I had a thought I wanted to get checked out. “Hey imu,” I said. “I didn’t get any experience for getting the skill. And it was copper. What happened to my experience points for all the spell levels I gained??”
“You do not receive experience for knowledge that you already possess. The new skills you received are simply the System acknowledging your existing capabilities. Only by increasing those capabilities will the System reward you,” and, of course, the little guy vanished.
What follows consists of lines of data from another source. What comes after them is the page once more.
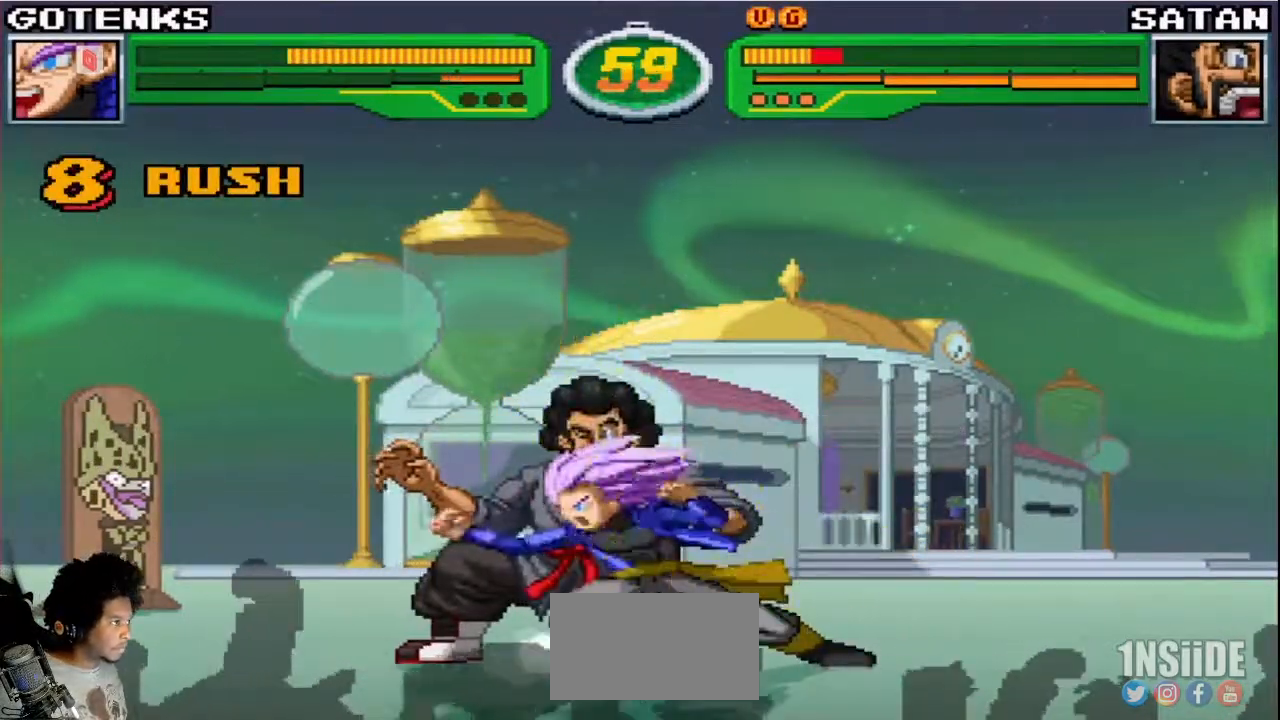
{"buttons": [], "left_stick": "center", "events": [[33, "CIRCLE", "down"], [100, "CIRCLE", "up"], [150, "CIRCLE", "down"], [233, "CIRCLE", "up"]]}
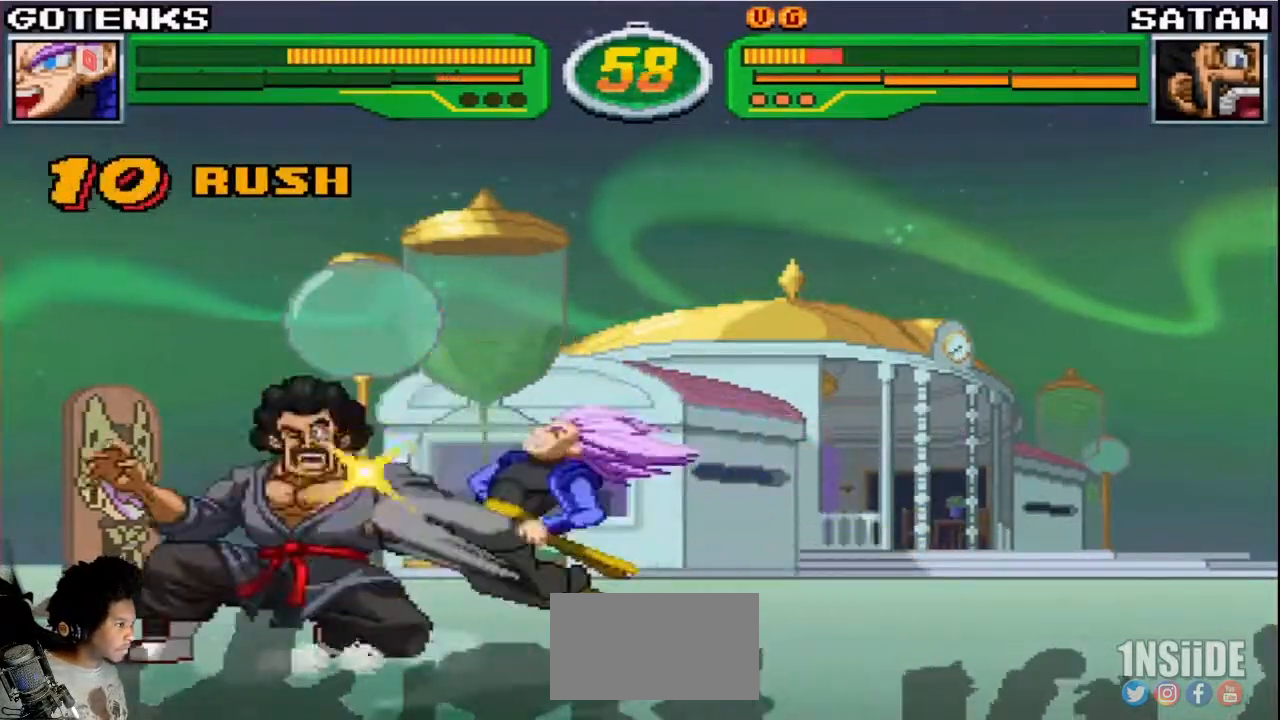
{"buttons": ["CROSS"], "left_stick": "center", "events": [[33, "R1", "down"], [117, "left_stick", "left"], [167, "left_stick", "center"], [217, "left_stick", "left"], [267, "R1", "up"], [333, "SQUARE", "down"], [383, "left_stick", "center"], [433, "CROSS", "down"], [467, "SQUARE", "up"]]}
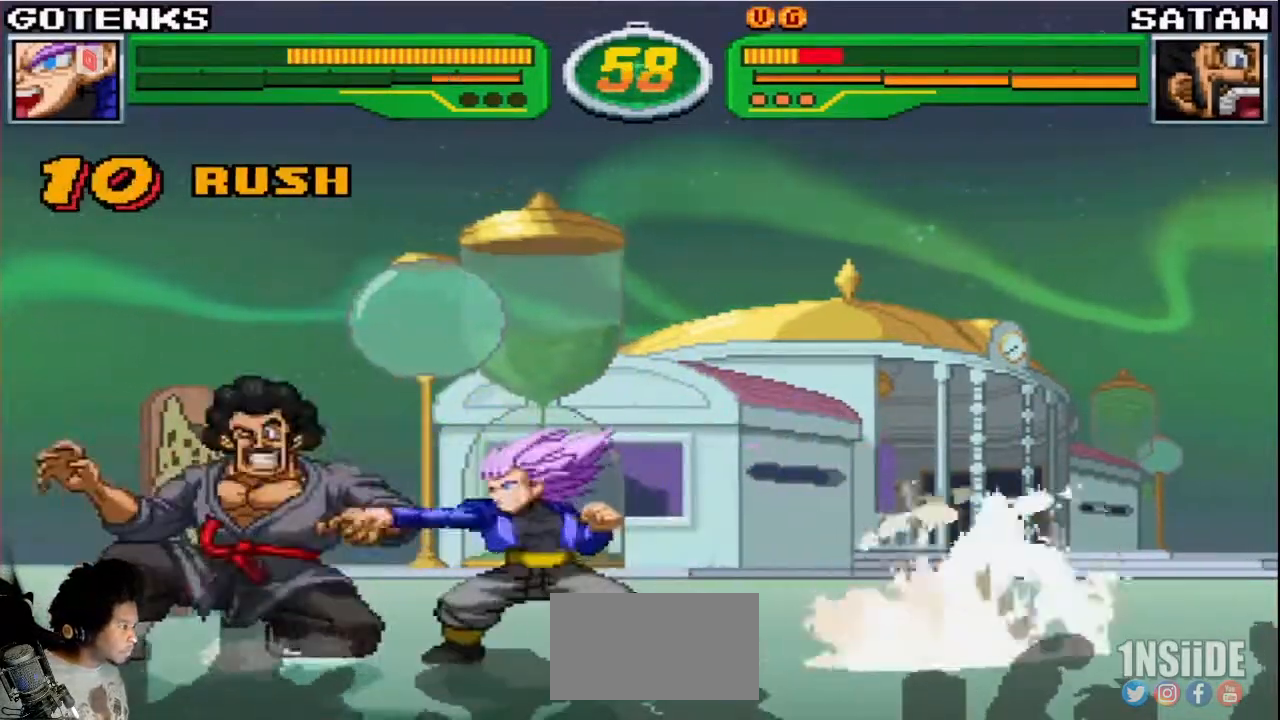
{"buttons": [], "left_stick": "center", "events": [[17, "CROSS", "up"], [233, "TRIANGLE", "down"], [317, "TRIANGLE", "up"]]}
‘’Well, crap, I thought. ‘I want my 22,725 experience points!’
“And, my watch is done, you’re up,” said Janet. “Remember, don’t stare at the fire or practice, your job is to keep watch!” she smirked and then ducked into the teepee with Tanya.
I watched until one then ducked inside the tent and roused Tanya. Janet was meditating, but Tanya had been sleeping. I decided that I’d try to sleep and snuggled up in the space that she left. I must have succeeded because I was awakened the next morning by the sounds of birdsong and light coming in the open flap of the teepee. I looked over to where Janet was last night and she wasn’t there, so I stumbled out of the tent. It was about 10 after five in the morning according to ‘the clock in muh head’.